• [Task goal] Lines from the entries below that hold "result" form the answer; copy all of them.
#####
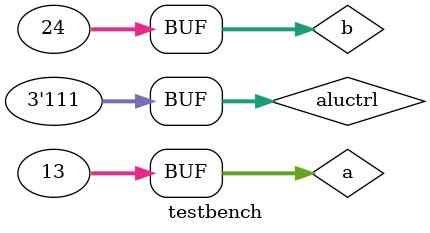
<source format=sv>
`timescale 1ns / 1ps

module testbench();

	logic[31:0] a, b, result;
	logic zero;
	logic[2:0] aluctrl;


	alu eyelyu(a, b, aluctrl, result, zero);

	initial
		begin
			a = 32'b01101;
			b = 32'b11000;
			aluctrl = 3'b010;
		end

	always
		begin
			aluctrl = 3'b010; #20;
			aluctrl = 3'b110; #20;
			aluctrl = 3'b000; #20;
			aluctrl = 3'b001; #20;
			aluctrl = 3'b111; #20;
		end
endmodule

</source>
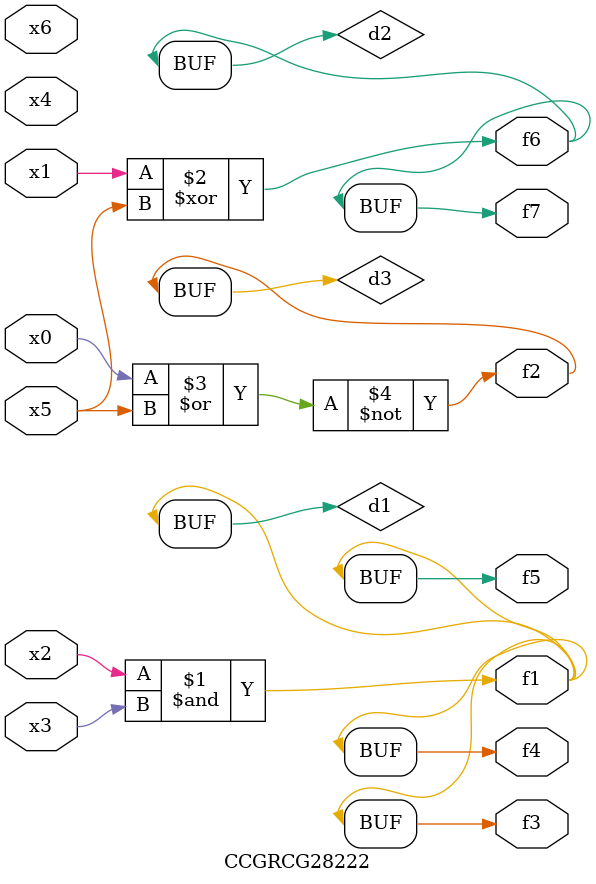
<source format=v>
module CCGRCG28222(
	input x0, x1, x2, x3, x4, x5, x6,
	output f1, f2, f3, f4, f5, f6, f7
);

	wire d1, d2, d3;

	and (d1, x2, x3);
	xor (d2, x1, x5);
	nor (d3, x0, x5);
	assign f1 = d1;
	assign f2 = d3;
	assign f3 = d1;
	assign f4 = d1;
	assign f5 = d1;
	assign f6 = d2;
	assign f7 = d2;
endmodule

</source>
#####
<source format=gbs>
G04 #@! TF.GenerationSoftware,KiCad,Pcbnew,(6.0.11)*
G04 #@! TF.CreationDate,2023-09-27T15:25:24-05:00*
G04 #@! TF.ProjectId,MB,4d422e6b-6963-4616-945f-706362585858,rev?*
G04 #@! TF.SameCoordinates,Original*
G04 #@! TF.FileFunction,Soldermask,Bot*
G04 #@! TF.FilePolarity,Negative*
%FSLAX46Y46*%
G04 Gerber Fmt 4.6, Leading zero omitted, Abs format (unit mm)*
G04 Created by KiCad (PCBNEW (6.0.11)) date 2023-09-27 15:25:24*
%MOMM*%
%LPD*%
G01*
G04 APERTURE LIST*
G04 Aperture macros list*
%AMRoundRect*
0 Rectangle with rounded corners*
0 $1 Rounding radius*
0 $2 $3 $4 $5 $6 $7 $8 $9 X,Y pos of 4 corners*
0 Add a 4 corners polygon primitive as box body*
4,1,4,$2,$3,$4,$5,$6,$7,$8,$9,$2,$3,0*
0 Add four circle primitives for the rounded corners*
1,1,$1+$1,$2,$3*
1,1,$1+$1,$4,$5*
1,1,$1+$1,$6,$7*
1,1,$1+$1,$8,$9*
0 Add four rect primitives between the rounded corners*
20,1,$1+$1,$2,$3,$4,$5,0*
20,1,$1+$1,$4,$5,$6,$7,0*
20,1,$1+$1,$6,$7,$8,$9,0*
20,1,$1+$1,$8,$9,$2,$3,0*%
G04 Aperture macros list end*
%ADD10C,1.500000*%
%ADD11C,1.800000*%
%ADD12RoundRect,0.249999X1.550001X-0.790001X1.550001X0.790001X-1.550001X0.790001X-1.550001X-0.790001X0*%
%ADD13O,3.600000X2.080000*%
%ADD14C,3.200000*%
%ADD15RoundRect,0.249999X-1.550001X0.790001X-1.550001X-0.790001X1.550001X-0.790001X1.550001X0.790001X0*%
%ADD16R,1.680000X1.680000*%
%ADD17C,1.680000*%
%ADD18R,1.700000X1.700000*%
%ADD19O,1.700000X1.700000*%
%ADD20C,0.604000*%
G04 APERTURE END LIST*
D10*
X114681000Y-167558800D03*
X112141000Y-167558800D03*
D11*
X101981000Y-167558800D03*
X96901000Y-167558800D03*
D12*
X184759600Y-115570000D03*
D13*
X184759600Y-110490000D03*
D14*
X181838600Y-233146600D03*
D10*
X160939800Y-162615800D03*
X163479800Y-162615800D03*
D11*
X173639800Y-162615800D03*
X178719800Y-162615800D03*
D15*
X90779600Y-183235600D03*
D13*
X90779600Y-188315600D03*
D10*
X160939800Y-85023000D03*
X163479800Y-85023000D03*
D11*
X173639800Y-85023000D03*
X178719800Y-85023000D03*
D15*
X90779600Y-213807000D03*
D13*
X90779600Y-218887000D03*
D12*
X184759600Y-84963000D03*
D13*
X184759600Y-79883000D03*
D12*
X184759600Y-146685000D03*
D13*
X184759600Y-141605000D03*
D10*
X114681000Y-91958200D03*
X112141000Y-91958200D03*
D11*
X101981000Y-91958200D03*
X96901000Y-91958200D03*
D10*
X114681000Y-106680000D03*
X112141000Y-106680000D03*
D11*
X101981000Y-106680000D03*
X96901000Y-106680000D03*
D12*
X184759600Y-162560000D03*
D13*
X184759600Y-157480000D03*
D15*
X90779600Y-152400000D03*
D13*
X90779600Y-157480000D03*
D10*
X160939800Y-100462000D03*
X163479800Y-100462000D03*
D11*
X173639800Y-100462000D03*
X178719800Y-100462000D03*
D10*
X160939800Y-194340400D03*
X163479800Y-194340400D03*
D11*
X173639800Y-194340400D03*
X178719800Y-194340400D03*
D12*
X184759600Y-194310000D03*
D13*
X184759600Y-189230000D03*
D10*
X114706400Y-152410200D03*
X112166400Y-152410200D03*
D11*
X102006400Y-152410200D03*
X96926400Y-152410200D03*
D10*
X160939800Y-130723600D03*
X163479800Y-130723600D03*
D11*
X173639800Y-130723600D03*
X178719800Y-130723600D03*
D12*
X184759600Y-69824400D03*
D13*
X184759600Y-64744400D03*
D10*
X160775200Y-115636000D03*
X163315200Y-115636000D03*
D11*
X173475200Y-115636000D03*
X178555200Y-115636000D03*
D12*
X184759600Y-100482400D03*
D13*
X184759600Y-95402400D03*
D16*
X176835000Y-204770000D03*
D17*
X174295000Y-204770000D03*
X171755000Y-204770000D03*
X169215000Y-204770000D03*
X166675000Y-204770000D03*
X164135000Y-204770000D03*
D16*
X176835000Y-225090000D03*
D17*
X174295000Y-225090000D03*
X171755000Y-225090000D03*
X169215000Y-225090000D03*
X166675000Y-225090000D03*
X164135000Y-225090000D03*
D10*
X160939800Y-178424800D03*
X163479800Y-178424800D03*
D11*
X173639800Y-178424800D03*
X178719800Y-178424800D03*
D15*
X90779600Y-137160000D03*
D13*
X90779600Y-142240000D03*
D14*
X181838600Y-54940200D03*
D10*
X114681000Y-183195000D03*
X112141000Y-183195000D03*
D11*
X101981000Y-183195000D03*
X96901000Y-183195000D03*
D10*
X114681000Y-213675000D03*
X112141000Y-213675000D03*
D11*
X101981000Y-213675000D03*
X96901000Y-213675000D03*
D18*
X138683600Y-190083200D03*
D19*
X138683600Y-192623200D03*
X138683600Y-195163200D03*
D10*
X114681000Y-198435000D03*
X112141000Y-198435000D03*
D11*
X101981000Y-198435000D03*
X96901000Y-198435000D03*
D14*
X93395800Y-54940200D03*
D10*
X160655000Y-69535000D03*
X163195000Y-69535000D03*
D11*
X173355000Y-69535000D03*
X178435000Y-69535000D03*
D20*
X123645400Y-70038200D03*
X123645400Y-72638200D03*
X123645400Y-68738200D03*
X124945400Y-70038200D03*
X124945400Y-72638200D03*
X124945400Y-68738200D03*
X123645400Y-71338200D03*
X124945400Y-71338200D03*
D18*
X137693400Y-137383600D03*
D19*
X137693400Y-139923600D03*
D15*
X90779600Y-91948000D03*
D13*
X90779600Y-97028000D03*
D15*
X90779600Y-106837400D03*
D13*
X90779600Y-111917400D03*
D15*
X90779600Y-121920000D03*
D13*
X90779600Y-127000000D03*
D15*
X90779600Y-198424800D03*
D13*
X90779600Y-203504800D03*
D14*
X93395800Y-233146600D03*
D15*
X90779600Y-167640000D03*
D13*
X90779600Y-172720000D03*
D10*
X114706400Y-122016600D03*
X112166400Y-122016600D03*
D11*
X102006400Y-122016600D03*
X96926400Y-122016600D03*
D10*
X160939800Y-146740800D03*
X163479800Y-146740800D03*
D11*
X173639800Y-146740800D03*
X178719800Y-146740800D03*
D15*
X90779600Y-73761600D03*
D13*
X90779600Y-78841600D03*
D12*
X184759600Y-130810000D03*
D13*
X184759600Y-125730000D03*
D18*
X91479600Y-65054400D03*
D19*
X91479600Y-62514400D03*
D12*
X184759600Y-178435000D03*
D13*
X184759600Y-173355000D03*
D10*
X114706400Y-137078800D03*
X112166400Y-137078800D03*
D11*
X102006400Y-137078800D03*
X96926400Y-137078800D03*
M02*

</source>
#####
• [Solution to the problem]
	logic[31:0] a, b, result;
	alu eyelyu(a, b, aluctrl, result, zero);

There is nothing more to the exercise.